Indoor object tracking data
▼

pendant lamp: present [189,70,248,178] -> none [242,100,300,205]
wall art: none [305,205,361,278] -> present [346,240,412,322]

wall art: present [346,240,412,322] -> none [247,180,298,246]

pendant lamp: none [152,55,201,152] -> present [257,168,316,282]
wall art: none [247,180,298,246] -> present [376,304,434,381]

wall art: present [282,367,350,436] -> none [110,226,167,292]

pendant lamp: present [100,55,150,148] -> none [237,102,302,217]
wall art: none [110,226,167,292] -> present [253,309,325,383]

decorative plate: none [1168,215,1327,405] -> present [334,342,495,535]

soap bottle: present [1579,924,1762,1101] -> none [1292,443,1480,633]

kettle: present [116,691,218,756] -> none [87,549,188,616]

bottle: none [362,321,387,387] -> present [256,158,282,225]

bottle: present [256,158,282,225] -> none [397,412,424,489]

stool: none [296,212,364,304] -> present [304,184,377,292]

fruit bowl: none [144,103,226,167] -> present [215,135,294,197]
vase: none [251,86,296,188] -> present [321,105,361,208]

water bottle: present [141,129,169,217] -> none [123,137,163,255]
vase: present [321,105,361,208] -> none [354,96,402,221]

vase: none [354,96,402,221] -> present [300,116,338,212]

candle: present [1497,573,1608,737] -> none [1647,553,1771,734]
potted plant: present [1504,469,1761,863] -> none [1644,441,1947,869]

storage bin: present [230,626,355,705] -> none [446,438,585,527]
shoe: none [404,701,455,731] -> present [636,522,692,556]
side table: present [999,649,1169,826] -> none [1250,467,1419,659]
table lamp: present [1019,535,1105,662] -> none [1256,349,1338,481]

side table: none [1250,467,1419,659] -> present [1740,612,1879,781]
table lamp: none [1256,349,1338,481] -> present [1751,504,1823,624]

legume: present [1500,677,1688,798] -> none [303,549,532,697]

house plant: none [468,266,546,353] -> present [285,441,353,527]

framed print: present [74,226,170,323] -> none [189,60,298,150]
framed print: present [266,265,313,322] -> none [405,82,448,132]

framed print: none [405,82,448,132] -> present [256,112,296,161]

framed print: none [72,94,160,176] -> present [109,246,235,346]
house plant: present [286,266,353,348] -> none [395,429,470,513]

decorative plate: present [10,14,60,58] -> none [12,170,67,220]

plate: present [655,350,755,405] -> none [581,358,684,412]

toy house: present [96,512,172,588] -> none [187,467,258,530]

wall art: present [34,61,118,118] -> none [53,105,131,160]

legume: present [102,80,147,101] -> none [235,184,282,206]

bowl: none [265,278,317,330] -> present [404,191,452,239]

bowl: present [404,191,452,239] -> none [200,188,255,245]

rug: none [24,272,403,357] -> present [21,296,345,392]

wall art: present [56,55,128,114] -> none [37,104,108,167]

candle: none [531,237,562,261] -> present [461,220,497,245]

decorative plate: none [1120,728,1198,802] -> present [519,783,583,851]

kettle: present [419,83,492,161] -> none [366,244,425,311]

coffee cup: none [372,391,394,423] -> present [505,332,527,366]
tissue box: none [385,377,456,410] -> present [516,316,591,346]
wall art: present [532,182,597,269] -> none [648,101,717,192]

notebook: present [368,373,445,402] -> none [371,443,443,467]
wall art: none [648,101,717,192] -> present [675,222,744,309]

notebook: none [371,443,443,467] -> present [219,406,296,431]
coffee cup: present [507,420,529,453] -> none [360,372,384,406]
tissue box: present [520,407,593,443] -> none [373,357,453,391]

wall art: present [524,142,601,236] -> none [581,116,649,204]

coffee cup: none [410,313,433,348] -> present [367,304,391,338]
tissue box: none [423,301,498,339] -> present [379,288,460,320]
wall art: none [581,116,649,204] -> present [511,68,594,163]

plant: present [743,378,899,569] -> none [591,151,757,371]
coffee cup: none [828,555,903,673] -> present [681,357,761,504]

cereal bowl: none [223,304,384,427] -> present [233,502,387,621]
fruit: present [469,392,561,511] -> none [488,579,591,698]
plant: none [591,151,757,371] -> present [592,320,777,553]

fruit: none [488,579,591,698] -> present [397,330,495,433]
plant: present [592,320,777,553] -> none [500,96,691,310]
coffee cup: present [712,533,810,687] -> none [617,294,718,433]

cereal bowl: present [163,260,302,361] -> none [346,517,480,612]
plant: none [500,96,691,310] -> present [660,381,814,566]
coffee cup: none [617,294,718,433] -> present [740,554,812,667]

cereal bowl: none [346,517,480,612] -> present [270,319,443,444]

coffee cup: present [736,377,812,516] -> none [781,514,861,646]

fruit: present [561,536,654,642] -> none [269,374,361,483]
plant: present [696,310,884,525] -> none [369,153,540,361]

▲

- [Problem statement]
All lines in the data that contain the word "lamp" should be copied.

- [Solved exercise]
pendant lamp: present [189,70,248,178] -> none [242,100,300,205]
pendant lamp: none [152,55,201,152] -> present [257,168,316,282]
pendant lamp: present [100,55,150,148] -> none [237,102,302,217]
table lamp: present [1019,535,1105,662] -> none [1256,349,1338,481]
table lamp: none [1256,349,1338,481] -> present [1751,504,1823,624]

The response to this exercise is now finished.